_Texte fourni:_

↓↓↓

C’est un procédé similaire qu’utilisera Bernays pour acclimater aux Etats-Unis la consommation de bacon au petit-déjeuner. Lorsque la société Beechnut Packing Company le consulte, au début des années 1930, ses ventes de bacon sont en chute libre. Bernays imagine de faire des petites tranches de porc le standard incontournable et bon pour la santé du traditionnel petit-déjeuner américain et ce, alors même que les Américains, depuis des lustres, se contentent d’un bol de café, de pain grillé et d’un jus de fruit. Sous couvert d’enquête scientifique, plus de 500 médecins seront consultés sur les bienfaits du bacon le matin. Diffusées auprès de la presse, les réponses – toutes positives – entraînent une augmentation de 100 % des ventes de bacon. Dans la même veine, Bernays réussira à convaincre le public que boursicoter participe de la défense de l’American Way of Life, favorisant ainsi l’essor de l’actionnariat populaire et enrichissant ses clients banquiers.
Le monde politique ne pouvait manquer tôt ou tard de faire appel aux compétences de Bernays. Dans les années 1920 et 1930, celui-ci favorise ainsi l’élection de très nombreux élus – y compris du président Coolidge – en rendant leur image conforme aux attentes du public. Mais son véritable exploit date de 1951. Cette année-là, Jacobo Arbenz Guzman est élu démocratiquement président du Guatemala. Le pays est alors la chasse gardée de la Compagnie United Fruit, qui y exploite d’immenses domaines bananiers. Or Arbenz Guzman a décidé de mener à bien une ambitieuse réforme foncière qui lèse directement les intérêts de la firme. Avec l’accord de la CIA, Bernays – qui a déjà, par le passé fait la promotion des bananes de l’United Fruit – monte une gigantesque campagne de désinformation, présentant Guzman comme un dangereux communiste, allant même jusqu’à susciter dans le pays une fausse émeute antiaméricaine. Objectif de cette campagne, financée par l’United Fruit : préparer l’opinion au coup d’Etat qui, en 1954, renverse Guzman.

↑↑↑

_Les données:_
↓↓↓

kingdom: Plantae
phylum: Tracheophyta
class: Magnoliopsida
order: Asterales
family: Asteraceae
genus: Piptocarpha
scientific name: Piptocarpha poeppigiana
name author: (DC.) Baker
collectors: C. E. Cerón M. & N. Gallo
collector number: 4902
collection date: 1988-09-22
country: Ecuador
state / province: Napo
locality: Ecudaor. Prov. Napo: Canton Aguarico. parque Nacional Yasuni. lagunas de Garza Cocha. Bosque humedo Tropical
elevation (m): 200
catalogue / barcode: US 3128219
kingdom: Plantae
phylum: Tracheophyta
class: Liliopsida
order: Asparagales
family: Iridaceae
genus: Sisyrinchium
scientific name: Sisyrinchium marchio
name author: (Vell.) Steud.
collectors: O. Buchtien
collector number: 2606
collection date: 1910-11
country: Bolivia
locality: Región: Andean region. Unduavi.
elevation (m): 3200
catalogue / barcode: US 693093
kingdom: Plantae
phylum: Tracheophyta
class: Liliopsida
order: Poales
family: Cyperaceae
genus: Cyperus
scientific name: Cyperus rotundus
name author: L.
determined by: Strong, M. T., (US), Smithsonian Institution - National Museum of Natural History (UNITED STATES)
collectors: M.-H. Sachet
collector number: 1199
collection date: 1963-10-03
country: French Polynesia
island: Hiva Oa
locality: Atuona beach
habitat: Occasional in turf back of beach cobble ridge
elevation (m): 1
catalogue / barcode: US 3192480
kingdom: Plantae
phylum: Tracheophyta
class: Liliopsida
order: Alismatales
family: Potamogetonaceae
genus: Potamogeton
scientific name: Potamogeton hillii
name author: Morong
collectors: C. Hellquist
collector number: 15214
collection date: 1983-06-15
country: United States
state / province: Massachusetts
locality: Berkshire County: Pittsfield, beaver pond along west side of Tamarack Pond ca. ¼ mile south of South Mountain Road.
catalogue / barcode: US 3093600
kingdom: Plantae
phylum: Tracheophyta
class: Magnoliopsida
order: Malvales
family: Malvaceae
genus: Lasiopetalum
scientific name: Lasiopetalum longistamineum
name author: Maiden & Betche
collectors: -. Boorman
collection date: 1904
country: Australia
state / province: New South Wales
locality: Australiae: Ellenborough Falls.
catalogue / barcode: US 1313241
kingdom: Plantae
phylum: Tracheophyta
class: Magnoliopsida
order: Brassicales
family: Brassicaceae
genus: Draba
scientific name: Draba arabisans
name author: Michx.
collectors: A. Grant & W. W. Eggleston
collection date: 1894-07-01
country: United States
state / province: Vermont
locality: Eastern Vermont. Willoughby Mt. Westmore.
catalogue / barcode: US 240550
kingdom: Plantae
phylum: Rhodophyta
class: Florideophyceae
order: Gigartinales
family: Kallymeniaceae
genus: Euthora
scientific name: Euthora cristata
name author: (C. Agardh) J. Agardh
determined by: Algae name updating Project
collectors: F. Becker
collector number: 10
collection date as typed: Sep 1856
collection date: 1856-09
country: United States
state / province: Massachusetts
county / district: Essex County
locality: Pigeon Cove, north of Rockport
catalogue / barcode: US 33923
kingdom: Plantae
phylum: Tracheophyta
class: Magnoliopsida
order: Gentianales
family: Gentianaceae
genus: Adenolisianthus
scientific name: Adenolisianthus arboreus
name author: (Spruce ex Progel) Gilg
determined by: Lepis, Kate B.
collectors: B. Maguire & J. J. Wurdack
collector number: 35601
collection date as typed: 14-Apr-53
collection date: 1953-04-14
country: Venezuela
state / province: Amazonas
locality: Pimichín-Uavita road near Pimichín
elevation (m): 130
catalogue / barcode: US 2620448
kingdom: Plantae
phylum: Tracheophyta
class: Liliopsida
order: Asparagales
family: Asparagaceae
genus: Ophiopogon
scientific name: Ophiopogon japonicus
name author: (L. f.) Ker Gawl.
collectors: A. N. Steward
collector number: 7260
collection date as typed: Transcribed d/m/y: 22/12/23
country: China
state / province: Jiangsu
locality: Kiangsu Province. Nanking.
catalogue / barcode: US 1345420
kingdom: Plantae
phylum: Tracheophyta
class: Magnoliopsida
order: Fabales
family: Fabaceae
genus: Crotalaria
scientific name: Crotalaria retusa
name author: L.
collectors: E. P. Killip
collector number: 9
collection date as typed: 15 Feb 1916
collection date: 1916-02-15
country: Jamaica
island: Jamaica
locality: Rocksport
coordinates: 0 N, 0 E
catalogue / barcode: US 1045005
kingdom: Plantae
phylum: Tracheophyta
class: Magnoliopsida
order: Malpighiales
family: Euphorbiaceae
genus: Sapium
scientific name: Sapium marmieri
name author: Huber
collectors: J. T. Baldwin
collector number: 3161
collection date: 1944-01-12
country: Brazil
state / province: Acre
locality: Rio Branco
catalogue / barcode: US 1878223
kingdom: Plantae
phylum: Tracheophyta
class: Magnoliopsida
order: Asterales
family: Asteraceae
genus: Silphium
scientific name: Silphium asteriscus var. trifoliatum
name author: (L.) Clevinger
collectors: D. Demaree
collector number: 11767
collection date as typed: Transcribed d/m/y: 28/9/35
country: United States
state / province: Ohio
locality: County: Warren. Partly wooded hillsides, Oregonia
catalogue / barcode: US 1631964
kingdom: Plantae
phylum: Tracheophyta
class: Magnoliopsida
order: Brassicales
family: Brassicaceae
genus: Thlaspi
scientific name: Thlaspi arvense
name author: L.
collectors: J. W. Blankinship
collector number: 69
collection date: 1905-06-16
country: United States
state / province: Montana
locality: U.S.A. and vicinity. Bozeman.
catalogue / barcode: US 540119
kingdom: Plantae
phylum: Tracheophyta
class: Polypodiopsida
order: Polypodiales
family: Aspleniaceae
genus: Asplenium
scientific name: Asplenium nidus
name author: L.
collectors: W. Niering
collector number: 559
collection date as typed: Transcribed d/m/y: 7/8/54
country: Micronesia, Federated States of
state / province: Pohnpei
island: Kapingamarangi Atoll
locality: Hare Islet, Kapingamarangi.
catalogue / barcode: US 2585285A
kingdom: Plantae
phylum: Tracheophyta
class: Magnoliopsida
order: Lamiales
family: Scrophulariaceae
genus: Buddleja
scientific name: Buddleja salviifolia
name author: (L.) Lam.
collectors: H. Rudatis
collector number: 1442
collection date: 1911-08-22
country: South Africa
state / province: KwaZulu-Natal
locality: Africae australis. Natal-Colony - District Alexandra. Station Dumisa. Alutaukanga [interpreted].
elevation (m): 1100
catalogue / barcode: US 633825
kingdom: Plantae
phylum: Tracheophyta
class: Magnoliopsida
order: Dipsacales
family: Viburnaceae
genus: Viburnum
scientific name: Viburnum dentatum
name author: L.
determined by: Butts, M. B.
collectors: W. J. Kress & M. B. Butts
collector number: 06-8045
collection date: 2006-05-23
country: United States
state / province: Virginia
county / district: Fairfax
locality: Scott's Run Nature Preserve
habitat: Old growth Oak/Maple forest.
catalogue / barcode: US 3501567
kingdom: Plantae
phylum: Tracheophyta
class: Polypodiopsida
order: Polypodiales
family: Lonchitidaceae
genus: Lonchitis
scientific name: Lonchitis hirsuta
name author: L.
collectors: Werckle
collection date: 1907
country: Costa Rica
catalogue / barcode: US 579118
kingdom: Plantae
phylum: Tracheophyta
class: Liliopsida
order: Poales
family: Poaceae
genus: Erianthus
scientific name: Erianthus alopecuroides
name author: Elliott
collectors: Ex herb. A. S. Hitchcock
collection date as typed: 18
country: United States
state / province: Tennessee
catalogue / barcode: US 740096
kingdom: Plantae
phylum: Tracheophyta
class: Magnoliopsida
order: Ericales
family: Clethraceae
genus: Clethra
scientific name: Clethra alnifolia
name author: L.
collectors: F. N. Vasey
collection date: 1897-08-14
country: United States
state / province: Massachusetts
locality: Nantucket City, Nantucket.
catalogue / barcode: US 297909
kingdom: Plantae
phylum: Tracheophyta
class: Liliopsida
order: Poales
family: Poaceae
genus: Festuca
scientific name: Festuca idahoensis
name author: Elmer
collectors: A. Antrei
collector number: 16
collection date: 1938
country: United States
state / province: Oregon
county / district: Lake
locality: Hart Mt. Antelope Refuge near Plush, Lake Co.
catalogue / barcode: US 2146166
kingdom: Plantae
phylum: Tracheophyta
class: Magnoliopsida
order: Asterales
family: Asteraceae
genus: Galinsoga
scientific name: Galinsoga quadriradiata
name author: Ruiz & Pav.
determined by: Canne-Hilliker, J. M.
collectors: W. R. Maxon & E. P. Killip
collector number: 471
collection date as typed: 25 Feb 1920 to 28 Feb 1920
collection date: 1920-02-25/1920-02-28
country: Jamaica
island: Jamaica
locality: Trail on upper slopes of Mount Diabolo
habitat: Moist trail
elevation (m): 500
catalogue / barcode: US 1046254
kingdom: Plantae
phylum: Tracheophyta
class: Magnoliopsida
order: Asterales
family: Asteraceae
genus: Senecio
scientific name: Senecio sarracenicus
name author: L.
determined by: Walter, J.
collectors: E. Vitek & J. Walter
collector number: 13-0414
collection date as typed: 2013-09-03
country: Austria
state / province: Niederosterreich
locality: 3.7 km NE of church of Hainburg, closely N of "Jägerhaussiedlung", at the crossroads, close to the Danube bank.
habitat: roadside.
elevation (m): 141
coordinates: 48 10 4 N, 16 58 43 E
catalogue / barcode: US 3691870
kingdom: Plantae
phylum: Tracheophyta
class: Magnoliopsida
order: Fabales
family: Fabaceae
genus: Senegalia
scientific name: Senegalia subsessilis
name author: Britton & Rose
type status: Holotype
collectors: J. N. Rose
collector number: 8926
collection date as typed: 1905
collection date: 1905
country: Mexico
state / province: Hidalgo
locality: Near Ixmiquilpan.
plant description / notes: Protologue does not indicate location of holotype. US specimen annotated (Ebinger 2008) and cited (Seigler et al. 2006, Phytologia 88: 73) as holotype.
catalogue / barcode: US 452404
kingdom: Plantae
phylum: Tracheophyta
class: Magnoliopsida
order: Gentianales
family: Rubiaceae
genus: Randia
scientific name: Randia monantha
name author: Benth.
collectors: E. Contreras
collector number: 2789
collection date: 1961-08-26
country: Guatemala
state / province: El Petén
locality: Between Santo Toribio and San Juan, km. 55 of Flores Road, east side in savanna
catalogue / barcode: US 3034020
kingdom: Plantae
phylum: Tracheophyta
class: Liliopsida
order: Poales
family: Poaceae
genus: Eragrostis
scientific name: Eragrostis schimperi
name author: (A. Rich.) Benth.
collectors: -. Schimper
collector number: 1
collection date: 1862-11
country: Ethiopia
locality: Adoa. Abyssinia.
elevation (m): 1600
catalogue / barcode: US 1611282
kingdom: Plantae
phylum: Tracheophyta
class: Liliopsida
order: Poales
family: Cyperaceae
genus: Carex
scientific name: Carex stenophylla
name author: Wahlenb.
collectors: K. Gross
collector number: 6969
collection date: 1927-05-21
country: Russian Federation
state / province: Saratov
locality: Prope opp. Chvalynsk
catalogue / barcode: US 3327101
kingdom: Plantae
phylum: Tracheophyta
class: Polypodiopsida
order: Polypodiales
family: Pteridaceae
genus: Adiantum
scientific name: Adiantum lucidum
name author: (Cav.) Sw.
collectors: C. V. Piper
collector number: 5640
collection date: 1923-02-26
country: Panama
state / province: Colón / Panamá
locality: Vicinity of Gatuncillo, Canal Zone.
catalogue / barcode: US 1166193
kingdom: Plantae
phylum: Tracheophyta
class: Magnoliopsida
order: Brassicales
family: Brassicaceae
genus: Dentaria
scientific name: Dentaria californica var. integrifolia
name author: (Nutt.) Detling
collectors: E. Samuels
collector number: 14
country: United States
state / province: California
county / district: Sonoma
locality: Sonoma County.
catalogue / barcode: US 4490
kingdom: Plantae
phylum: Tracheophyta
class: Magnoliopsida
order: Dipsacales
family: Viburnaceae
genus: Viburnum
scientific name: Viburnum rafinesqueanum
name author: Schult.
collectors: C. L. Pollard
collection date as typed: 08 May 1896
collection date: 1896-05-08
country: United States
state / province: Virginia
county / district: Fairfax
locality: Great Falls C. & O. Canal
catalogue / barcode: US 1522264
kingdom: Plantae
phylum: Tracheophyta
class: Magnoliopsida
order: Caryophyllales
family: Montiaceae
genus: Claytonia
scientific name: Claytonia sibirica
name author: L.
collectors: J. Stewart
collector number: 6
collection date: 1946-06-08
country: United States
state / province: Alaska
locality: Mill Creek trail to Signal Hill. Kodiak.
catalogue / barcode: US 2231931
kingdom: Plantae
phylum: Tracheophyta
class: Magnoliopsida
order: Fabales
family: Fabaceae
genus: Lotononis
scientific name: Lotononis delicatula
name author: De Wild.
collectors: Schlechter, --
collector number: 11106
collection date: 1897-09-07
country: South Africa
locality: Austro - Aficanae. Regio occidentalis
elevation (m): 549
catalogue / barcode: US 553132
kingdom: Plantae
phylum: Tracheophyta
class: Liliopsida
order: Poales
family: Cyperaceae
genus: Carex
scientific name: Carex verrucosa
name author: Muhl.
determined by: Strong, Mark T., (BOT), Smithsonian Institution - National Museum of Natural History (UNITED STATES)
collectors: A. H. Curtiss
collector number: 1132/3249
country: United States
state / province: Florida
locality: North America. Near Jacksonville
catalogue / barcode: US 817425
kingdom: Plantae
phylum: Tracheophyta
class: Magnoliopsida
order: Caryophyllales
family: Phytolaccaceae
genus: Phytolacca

↑↑↑

_Actions à mener:_
1/ Dites si chacune des affirmations suivantes concorde avec le texte sur Bernays, en répondant par oui ou par non et en citant les mots décisifs du texte.
(a) La Beechnut Packing Company a consulté Bernays au début des années 1930.
(b) Les ventes de bacon ont triplé après la diffusion des réponses des médecins.
(c) Le coup d'État contre Guzman a eu lieu en 1951.
2/ Répondez brièvement à ces questions sur le texte sur Bernays.
(a) De quoi les Américains se contentaient-ils au petit-déjeuner ?
(b) Quel président Bernays a-t-il aidé à faire élire ?
(c) Qui a financé la campagne contre Guzman ?
3/ Prolongez le texte sur Bernays à partir de sa dernière phrase.
Les lignes forment un matériau à part, indépendant du texte sur Bernays.

_Réponses par consigne:_
1/
(a) Oui : « Lorsque la société Beechnut Packing Company le consulte, au début des années 1930 ».
(b) Non : « une augmentation de 100 % des ventes de bacon ».
(c) Non : « préparer l’opinion au coup d’Etat qui, en 1954, renverse Guzman ».

2/
(a) D'un bol de café, de pain grillé et d'un jus de fruit.
(b) Le président Coolidge.
(c) L'United Fruit.

3/
Manipulation ? Bernays s’en défendra toujours, lui qui se présentait comme un simple agent en relations publiques. Dans son ouvrage » Propaganda « , il n’avait pourtant pas fait mystère de ses opinions. » La manipulation consciente et organisée des habitudes et des opinions des masses est un élément essentiel des sociétés démocratiques, écrivait-il. Ceux qui manipulent constituent un gouvernement invisible. Nos idées sont dirigées par des gens dont nous ne connaissons même pas l’existence. Presque tous les actes de notre vie quotidienne sont conditionnés par un petit groupe de personnes qui comprennent comment se comportent les masses. » Peu connu du grand public, agissant dans l’ombre, Edward Bernays était bien l’un de ces manipulateurs. Il fut, à ce titre, l’un des hommes les plus influents du XX siècle.